Un particulier s’était rendu caution solidaire des dettes d’une société envers une banque aux droits de laquelle sont venus deux autres établissements bancaires. Son épouse, commune en biens, l’avait, comme le requiert l'article 1415 du Code civil, autorisé à engager les biens de la communauté. Après les mises en redressement et liquidation judiciaires de la société, la banque avait en conséquence fait inscrire une hypothèque judiciaire conservatoire sur l'immeuble commun du couple. Lui reprochant un manquement à son obligation de mise en garde à son égard, l’épouse avait assigné la banque en paiement de dommages-intérêts. La cour d’appel rejeta sa demande, excluant l'existence d'une telle obligation à la charge de la banque au profit de l’épouse dès lors que celle-ci avait donné son consentement exprès à l'acte de cautionnement souscrit par son mari. Celle-ci forma un pourvoi en cassation, soutenant que la banque qui sollicite une extension de l'assiette de sa garantie sur les biens communs des époux est tenue d'une obligation d'information et de mise en garde à l'égard du conjoint qui donne son consentement exprès à l'acte de cautionnement souscrit par l’autre. Cette analyse est refusée par la Cour de cassation au motif que le consentement de l’épouse au cautionnement donné par son conjoint en garantie des dettes de la société de ce dernier, en application de l'article 1415 du Code civil, n'avait pas eu pour effet de lui conférer la qualité de partie à l'acte et qu'aucune disposition législative ou réglementaire n'impose au créancier bénéficiaire du cautionnement de fournir des informations ou de mettre en garde le conjoint de son cocontractant, préalablement à son consentement exprès, en sorte que les juges du fond ont à bon droit retenu que l’épouse n'était créancière d'aucune obligation d'information ou de mise en garde à l'égard de la banque.

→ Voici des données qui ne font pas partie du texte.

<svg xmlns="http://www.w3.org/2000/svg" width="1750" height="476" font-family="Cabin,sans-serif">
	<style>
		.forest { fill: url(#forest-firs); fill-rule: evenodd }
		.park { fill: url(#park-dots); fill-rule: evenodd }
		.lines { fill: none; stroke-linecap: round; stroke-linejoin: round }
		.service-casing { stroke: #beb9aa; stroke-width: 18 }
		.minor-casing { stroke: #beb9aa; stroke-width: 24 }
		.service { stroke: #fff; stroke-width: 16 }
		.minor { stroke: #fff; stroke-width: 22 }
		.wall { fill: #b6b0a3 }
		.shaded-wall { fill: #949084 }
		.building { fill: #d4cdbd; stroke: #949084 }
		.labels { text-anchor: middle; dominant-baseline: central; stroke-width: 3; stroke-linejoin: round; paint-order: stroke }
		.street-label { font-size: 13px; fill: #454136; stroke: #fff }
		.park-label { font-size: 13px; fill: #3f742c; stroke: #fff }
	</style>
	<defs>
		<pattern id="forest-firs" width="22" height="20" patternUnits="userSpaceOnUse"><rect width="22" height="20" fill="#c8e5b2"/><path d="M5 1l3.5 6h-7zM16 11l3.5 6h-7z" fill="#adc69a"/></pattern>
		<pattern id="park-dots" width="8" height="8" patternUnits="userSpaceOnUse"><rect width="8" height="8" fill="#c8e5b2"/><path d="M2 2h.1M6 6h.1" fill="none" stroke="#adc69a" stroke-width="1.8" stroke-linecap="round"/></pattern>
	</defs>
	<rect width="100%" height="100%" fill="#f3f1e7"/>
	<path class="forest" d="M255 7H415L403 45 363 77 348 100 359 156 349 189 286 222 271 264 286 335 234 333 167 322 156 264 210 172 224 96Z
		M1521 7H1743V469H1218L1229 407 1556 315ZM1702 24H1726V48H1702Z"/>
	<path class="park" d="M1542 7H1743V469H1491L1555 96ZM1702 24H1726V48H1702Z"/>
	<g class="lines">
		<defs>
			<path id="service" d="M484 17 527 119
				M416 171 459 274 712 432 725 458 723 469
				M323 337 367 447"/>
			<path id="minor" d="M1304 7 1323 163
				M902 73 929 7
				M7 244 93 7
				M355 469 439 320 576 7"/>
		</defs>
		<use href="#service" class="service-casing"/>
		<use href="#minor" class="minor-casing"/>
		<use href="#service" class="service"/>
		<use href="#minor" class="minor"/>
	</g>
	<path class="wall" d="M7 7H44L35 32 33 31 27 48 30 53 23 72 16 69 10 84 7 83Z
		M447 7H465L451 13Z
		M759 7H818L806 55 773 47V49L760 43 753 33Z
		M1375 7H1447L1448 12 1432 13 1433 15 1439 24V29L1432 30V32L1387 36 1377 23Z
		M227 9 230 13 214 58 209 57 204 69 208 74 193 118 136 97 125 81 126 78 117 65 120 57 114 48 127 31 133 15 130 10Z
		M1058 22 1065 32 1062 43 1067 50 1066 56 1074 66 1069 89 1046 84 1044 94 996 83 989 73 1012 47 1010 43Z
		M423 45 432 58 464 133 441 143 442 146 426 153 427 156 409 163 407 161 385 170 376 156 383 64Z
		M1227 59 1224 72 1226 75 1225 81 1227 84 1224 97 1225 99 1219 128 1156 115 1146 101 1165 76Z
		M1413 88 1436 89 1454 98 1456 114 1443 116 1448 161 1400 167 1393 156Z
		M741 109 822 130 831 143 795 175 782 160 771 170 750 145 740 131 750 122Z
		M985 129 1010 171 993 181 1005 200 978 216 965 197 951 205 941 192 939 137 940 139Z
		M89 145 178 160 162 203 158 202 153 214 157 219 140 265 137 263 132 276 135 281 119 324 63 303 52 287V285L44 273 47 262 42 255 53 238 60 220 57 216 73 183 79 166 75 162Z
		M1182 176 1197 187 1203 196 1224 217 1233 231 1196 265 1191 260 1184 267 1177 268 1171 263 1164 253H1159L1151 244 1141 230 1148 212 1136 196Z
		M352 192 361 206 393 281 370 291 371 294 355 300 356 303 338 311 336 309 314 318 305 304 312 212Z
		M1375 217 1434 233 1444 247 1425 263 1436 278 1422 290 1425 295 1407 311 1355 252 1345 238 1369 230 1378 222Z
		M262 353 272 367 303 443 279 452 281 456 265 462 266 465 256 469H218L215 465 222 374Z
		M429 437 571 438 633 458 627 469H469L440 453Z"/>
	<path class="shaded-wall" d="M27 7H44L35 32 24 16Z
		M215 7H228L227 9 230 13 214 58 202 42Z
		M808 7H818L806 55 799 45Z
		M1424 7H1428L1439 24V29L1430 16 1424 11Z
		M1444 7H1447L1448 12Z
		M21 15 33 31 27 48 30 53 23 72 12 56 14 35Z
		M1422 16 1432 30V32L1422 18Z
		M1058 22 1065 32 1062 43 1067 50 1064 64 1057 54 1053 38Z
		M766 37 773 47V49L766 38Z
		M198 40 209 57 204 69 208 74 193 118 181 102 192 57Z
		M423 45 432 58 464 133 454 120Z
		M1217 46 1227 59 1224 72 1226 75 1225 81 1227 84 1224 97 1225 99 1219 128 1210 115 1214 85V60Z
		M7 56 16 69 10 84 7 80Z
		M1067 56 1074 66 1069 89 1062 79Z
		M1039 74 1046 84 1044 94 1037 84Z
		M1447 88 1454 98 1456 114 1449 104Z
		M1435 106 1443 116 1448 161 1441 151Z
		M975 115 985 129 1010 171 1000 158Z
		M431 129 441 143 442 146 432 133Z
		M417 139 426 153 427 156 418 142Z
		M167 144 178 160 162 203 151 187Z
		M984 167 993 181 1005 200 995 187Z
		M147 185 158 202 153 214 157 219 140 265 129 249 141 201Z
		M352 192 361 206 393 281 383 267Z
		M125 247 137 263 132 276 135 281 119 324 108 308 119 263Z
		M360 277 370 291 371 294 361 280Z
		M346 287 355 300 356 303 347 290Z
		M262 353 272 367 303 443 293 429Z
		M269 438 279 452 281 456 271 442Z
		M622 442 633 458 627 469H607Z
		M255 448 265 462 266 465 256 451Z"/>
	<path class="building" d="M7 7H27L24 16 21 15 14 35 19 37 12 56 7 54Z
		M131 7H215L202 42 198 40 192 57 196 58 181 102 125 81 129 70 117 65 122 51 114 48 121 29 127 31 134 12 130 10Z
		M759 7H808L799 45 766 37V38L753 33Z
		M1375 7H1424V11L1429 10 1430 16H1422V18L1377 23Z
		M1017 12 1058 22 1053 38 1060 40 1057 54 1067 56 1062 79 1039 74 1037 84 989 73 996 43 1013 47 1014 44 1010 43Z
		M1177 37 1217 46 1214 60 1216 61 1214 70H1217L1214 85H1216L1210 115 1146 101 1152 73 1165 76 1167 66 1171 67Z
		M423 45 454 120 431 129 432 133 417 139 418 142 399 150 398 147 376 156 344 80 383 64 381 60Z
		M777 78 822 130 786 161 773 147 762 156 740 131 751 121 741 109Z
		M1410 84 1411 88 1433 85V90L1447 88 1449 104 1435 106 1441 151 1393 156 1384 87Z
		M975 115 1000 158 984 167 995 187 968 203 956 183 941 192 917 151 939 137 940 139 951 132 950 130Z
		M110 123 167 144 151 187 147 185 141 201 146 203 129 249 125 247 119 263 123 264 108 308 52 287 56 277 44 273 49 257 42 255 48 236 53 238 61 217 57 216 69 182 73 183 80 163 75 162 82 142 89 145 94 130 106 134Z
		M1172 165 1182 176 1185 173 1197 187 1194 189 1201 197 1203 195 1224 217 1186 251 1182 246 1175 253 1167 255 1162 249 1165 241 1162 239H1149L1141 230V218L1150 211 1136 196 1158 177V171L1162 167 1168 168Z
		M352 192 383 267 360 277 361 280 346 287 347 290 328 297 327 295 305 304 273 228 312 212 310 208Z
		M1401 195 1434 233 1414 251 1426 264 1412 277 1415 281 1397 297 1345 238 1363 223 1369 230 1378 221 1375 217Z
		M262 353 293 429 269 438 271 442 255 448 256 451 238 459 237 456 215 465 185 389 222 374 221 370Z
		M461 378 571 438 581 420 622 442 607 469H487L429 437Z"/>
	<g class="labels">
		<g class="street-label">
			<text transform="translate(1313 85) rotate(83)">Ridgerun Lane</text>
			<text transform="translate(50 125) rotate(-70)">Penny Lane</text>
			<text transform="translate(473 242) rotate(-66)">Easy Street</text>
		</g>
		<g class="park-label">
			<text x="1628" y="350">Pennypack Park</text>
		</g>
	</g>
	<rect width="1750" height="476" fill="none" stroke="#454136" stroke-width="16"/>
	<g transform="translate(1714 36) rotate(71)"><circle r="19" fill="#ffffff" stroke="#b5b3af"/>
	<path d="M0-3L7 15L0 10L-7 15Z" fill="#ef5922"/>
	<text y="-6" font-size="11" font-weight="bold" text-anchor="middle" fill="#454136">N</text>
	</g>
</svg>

Le défaut d’autorisation, par un conjoint commun en biens de la caution, de conférer une sûreté au créancier de son conjoint interdit au créancier, en application de l'article 1415 du Code civil, de poursuivre le recouvrement de sa créance sur les biens communs. De même, lorsque l'époux caution donne, sans le consentement de son conjoint et à l'appui de son cautionnement une hypothèque sur un bien commun, cet acte de disposition est inopposable au conjoint, en application de l'article 1424 du Code civil. En outre, le consentement du conjoint doit être exprès et non équivoque et ne pourrait donc se déduire, par exemple, de seuls renseignements donnés par le conjoint au créancier relatifs à la situation financière du couple. Cependant, la banque, débitrice d'une obligation de mise en garde à l'égard de la caution profane (ou de l'emprunteur profane) concernant tant ses capacités financières que son risque d'endettement (Ch. mixte 29 juin 2007 nos 05-21.104, 06-11.673), n'est pas tenue d'une telle obligation à l'égard du conjoint de la caution qui donne son accord exprès pour que les garanties du banquier s'étendent des biens propres du conjoint aux biens communs du couple. Cette solution, inédite, se comprend aisément : le conjoint de la caution n'ayant la qualité de partie ni à l'acte de cautionnement ni au contrat de prêt le garantissant, aucune disposition législative ou réglementaire n'a, en conséquence, jamais été prise pour imposer au banquier une telle obligation. Le devoir de mise en garde est une obligation contractuelle de la banque, dont le non-respect engage sa responsabilité contractuelle (C. civ., art. 1147). Or, comme le relève la Cour de cassation, le conjoint qui donne son consentement à l'acte de cautionnement conformément aux dispositions de l'article 1415 du Code civil ne devient pas pour autant partie à l'acte ; il n'a pas de lien contractuel avec la banque. Quoiqu’il soit légalement requis, le consentement du conjoint de la caution n'a donc pas pour effet de lui conférer la qualité de cocontractant en sorte que le banquier bénéficiaire du cautionnement est libre de fournir ou non des informations au conjoint de son cocontractant ou de le mettre en garde, préalablement à son consentement exprès.
Com., 9 février 2016, n° 14-20.304
Référence
■ Ch. mixte 29 juin 2007 nos 05-21.104, 06-11.673, D. 2007. 2081, note S. Piedelièvre ; ibid. 1950, obs. V. Avena-Robardet ; ibid. 2008. 871, obs. D. R. Martin et H. Synvet ; RTD civ. 2007. 779, obs. P. Jourdain ; RTD com. 2007. 579, obs. D. Legeais.